Obiettivo del compito: Secondo l'estratto sullo stress dei lavoratori, da quale dato si ricava che in Italia l'offerta di benefit non è stata correttamente trasmessa e promossa internamente? Spiegalo in una o due frasi.

Estratto fornito:
I dati globali ci dicono che nell’ultimo anno più della metà dei lavoratori a livello globale ha sofferto di stress, un quarto ha problemi di salute mentale come depressione o ansia, un quinto si trova in una condizione finanziaria peggiore e altrettanti dicono di essere fisicamente meno sani o in forma. L’Italia con il 49% di lavoratori stressati, si colloca in una posizione migliore rispetto a paesi come Stati Uniti (59%), India (59%), Cina (53%), ma peggiore rispetto alla region a cui appartiene, ossia l’Europa, dove in media sono il 42% i lavoratori che dicono di essere stressati. In Francia sono il 32%, in Olanda ancora meno.

Nel caso dell’Italia dove c’è una certa tendenza alla socializzazione e alla vita in comune al lavoro, l’isolamento e la solitudine causati dalla pandemia hanno sicuramente avuto un’incidenza, ma ci sono anche molti altri fattori che sono alla base dello stress: l’incertezza finanziaria e lavorativa e l’attenzione della propria azienda al benessere dei dipendenti. Marco Araldi, chief corporate officer del gruppo MarshMcLennan rileva che «nell’ultimo anno, l’atteggiamento verso la salute mentale, la sostenibilità e l’assistenza sanitaria è cambiato sostanzialmente. I datori di lavoro devono evolvere la loro strategia in tema di benefit per riflettere una forza lavoro moderna che dia priorità alla flessibilità, alla scelta, alla cultura dell’assistenza e al supporto degli strumenti digitali per la salute e il benessere. Occorre però un nuovo paradigma».

Questa necessità sembra particolarmente forte in Italia. A dirlo è anche il fatto che solo il 36% dei dipendenti italiani dichiara di essersi sentito aiutato dall’azienda, contro circa la metà dei lavoratori mondiali. Anche in presenza di un’offerta di benefit ampia e ricca. Questo dato evidenzia che l’offerta di benefit non è stata correttamente trasmessa e promossa internamente e, forse, non è più al passo con i tempi e non rispecchia le esigenze delle persone. Nella ricerca i problemi legati all’esaurimento mentale e fisico sono stati segnalati con maggiore frequenza da parte dei lavoratori con basso salario e con minore probabilità di sentirsi supportati dai propri datori di lavoro durante la pandemia. «Non c’è niente di più importante per la salute di un’azienda del benessere delle sue persone e delle comunità in cui l’azienda opera. Il Covid-19 ha messo alla prova il nostro sistema sanitario, ma il bisogno espresso da parte dei dipendenti di una maggiore tutela del proprio benessere fisico e mentale è uno dei risultati più importanti che emerge dal nostro sondaggio - spiega Marco Valerio Morelli, amministratore delegato di Mercer Italia -. La ricerca è chiara: i datori di lavoro che mettono la salute e la componente umana al centro della trasformazione aziendale creeranno una forza lavoro più energica e adattabile, in grado di resistere meglio nei periodi di crisi».

Se andiamo a vedere i temi della contrattazione di secondo livello, vediamo che gli ultimi 2 anni, che ci stiamo faticosamente lasciando alle spalle, sono stati assorbiti, nel dialogo tra le parti sociali, soprattutto dagli accordi sull’organizzazione del lavoro nella fase pandemica, sulla cassa integrazione e sulle crisi aziendali. Il benessere, il welfare, il miglioramento della previdenza complementare e dei fondi bilaterali, sono scivolati decisamente in secondo piano come emerge da molti osservatori, in primis quello dell’Ocsel della Cisl. Oggi si intravede però l’effetto che tutto questo ha avuto sulla tenuta psicologica dei lavoratori che devono fare i conti con stipendi che corrono meno dell’inflazione o sono stati ridotti dal ricorso alla cassa integrazione, hanno fatto un salto tecnologico, spesso senza essere stati adeguatamente formati, e sono appesantiti dall’incertezza del loro destino professionale e previdenziale.

Informazioni fornite:
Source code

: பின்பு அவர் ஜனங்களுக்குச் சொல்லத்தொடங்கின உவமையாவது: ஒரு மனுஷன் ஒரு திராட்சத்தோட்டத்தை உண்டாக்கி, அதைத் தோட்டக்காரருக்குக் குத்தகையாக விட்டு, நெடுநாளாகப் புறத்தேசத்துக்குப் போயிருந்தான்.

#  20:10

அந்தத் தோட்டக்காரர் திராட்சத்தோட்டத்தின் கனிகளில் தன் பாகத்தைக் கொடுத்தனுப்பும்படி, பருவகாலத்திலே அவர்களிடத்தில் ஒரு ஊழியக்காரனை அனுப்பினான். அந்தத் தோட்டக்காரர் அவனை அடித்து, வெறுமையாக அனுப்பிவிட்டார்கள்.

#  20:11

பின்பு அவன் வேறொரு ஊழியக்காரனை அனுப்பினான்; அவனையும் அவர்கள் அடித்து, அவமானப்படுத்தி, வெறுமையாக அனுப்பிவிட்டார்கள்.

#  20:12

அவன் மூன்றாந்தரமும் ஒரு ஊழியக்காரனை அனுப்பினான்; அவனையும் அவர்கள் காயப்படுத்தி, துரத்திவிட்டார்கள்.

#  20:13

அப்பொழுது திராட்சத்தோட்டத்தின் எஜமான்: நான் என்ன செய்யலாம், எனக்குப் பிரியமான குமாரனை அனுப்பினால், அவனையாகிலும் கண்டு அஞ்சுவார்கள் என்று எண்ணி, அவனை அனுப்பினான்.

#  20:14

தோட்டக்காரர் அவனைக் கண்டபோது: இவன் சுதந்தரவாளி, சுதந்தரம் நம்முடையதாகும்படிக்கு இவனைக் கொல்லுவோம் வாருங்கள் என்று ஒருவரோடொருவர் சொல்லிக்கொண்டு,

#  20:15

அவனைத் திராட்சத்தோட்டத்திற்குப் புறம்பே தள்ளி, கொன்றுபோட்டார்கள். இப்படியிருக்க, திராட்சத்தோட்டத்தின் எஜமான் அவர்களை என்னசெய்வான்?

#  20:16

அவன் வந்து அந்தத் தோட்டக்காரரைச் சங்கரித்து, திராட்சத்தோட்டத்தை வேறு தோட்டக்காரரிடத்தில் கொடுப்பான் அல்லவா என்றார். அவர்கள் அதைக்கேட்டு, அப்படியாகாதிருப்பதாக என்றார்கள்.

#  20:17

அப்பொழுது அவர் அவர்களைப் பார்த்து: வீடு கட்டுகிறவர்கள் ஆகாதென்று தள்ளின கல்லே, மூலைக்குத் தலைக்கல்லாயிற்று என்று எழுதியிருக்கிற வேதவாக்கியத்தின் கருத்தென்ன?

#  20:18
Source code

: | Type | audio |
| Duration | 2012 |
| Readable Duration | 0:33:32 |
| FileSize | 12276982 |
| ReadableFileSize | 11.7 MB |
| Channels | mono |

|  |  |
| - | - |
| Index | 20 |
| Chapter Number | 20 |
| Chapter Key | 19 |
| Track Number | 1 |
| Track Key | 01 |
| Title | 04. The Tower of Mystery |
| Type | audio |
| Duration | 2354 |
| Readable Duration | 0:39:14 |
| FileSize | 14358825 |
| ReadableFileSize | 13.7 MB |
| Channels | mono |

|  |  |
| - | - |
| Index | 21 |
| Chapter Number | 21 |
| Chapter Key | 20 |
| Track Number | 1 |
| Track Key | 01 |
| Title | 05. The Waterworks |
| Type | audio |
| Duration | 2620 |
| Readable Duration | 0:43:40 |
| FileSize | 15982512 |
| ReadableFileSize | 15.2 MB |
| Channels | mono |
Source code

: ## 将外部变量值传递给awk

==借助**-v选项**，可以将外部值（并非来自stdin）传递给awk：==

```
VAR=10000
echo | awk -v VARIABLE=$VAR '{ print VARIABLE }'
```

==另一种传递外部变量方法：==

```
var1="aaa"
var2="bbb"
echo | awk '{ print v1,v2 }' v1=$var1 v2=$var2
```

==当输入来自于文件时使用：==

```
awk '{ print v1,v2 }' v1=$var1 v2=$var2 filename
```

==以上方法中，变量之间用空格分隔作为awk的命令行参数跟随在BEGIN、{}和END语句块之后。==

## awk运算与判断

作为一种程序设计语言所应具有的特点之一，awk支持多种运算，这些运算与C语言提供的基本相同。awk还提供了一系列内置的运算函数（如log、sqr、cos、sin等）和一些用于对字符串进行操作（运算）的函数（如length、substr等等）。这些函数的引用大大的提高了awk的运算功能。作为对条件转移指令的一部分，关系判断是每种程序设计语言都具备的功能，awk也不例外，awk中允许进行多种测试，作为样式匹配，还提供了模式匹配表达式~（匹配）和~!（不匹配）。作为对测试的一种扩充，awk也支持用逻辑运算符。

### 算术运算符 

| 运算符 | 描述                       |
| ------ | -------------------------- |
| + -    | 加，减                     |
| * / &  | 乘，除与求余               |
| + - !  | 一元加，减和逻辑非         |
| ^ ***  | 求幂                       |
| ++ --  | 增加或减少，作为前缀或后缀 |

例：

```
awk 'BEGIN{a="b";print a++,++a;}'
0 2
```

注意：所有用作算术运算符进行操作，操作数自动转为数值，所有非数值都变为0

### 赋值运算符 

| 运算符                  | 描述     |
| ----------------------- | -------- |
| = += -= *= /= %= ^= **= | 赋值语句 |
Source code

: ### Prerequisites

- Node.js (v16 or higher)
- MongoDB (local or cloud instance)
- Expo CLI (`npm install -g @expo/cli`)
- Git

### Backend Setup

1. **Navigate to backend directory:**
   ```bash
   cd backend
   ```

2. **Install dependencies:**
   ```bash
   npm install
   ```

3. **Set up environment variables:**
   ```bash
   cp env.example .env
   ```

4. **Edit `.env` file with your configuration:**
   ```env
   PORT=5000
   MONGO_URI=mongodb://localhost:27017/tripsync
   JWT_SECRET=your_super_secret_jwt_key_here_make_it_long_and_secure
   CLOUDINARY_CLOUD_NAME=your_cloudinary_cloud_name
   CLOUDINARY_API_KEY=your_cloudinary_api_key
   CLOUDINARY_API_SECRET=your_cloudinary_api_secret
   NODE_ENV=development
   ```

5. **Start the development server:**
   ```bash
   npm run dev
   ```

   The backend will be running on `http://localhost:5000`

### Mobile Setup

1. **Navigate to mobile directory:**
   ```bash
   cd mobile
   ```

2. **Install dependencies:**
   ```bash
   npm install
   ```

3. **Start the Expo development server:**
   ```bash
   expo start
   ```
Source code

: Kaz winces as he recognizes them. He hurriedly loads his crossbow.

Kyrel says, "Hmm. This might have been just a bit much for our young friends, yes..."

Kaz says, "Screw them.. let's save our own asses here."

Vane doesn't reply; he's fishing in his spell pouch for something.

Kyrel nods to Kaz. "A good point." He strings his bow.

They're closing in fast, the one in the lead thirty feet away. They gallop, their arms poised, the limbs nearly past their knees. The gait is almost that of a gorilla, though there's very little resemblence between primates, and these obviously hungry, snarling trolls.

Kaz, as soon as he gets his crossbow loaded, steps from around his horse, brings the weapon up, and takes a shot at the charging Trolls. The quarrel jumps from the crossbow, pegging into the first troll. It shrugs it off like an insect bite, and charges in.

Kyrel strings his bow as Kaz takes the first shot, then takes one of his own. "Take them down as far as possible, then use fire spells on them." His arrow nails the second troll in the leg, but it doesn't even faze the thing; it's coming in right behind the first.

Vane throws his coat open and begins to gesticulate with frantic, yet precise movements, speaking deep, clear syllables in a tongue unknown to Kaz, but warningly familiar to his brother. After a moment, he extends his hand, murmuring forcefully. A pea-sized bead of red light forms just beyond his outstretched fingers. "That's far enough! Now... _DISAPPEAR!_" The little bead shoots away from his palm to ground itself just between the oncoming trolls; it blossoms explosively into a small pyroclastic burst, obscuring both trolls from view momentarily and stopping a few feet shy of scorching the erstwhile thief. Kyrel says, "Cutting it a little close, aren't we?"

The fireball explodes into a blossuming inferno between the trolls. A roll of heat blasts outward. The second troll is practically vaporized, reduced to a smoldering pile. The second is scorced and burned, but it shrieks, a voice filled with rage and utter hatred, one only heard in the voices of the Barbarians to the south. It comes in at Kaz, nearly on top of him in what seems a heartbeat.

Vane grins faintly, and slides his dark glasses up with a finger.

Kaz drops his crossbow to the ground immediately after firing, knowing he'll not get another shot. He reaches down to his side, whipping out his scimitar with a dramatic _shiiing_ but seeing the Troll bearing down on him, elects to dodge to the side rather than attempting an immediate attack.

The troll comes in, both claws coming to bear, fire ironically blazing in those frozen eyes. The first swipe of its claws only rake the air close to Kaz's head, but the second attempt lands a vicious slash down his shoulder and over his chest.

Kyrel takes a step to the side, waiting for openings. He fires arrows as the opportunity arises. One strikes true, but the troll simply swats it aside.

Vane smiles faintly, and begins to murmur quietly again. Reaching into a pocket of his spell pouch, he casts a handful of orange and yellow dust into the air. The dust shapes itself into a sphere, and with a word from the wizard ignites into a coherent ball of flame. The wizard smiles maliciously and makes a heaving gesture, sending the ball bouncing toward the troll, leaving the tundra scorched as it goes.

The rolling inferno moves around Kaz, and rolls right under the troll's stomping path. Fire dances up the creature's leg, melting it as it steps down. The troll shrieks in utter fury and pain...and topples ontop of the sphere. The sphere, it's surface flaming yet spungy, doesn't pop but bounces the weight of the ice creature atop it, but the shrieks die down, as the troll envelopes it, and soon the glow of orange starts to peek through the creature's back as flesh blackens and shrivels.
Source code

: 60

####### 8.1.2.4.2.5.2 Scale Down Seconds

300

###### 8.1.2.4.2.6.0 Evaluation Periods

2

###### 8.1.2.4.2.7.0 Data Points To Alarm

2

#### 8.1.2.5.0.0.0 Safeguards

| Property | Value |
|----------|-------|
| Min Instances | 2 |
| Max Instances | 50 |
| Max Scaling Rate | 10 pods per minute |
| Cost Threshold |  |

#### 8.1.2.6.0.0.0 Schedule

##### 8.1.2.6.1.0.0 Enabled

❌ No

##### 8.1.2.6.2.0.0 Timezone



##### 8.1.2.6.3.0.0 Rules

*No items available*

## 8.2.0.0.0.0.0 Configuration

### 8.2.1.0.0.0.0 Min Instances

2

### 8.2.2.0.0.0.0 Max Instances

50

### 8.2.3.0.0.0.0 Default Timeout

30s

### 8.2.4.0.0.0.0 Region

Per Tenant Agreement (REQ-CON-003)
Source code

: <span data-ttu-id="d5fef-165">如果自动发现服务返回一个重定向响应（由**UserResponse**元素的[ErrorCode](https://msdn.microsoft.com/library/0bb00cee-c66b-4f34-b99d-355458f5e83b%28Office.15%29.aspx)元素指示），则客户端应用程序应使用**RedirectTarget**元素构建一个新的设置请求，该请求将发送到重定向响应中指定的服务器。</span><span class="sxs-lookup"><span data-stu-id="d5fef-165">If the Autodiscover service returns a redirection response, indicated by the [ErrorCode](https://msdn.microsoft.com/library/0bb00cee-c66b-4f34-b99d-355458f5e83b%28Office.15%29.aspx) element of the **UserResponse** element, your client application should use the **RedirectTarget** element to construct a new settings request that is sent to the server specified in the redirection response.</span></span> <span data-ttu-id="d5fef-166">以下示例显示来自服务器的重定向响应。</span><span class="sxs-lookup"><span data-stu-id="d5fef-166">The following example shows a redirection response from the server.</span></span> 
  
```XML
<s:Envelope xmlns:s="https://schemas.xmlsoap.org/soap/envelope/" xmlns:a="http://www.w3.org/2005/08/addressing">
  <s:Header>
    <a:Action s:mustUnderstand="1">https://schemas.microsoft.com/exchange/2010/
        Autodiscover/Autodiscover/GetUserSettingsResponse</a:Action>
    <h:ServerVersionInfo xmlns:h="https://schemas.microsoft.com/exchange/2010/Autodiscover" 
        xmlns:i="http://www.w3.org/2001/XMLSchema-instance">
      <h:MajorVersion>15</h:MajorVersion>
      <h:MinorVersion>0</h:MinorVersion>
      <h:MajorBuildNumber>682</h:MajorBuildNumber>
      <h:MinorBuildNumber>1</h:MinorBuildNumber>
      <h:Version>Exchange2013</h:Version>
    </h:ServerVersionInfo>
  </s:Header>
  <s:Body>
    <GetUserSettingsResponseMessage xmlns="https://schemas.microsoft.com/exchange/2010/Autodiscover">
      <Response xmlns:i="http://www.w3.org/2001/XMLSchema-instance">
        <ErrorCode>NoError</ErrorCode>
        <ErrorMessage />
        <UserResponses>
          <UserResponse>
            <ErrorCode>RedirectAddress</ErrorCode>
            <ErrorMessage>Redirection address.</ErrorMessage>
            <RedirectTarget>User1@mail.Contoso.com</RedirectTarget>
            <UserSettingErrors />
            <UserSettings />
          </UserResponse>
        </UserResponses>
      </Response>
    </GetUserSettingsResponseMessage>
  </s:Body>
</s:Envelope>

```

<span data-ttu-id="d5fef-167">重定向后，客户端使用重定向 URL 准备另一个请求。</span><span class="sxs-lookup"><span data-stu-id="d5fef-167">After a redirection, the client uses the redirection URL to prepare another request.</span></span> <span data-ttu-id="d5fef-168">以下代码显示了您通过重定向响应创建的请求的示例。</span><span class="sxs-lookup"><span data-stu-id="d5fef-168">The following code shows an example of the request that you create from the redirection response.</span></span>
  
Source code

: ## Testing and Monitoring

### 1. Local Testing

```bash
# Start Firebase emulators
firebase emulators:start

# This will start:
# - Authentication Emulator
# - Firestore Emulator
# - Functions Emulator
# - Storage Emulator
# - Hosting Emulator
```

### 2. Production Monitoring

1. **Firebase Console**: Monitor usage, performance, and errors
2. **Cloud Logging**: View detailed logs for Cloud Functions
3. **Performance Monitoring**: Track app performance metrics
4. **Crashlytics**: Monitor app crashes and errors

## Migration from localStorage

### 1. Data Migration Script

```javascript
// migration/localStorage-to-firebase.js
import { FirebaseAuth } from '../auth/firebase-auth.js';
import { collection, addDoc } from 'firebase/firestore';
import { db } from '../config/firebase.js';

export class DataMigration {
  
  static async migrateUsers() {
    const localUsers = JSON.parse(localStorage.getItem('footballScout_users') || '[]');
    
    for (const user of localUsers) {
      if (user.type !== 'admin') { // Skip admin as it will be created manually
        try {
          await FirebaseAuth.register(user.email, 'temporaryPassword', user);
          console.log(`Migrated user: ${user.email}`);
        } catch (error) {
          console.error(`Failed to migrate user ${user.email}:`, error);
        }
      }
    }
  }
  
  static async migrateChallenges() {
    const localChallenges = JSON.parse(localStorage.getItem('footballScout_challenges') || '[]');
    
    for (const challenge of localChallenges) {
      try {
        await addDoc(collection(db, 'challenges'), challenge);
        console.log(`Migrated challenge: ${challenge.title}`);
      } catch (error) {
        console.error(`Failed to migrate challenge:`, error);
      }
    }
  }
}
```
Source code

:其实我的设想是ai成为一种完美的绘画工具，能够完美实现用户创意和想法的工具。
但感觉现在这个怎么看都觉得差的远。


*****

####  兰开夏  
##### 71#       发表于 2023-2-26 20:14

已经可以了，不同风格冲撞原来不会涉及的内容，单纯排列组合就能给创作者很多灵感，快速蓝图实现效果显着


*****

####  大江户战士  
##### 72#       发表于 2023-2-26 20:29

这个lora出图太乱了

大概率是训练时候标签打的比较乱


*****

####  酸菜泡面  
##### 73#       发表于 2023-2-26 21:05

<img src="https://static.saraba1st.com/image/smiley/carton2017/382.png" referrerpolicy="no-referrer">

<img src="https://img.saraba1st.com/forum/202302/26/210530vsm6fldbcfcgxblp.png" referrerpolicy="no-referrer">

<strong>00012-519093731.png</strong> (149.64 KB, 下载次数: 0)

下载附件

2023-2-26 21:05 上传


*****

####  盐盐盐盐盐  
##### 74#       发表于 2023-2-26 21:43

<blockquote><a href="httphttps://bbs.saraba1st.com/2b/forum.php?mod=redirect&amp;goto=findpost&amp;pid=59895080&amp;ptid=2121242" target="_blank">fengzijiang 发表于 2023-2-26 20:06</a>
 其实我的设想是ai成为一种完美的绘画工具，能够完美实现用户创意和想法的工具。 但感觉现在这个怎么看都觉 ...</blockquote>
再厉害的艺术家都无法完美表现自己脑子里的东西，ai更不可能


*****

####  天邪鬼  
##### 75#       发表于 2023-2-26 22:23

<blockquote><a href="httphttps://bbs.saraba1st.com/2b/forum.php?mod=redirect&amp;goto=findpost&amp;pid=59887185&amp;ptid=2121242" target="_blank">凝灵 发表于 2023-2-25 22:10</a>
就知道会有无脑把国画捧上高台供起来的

Risposta al compito: Lo si ricava dal fatto che solo il 36% dei dipendenti italiani dichiara di essersi sentito aiutato dall'azienda, contro circa la metà dei lavoratori mondiali, e questo anche in presenza di un'offerta di benefit ampia e ricca.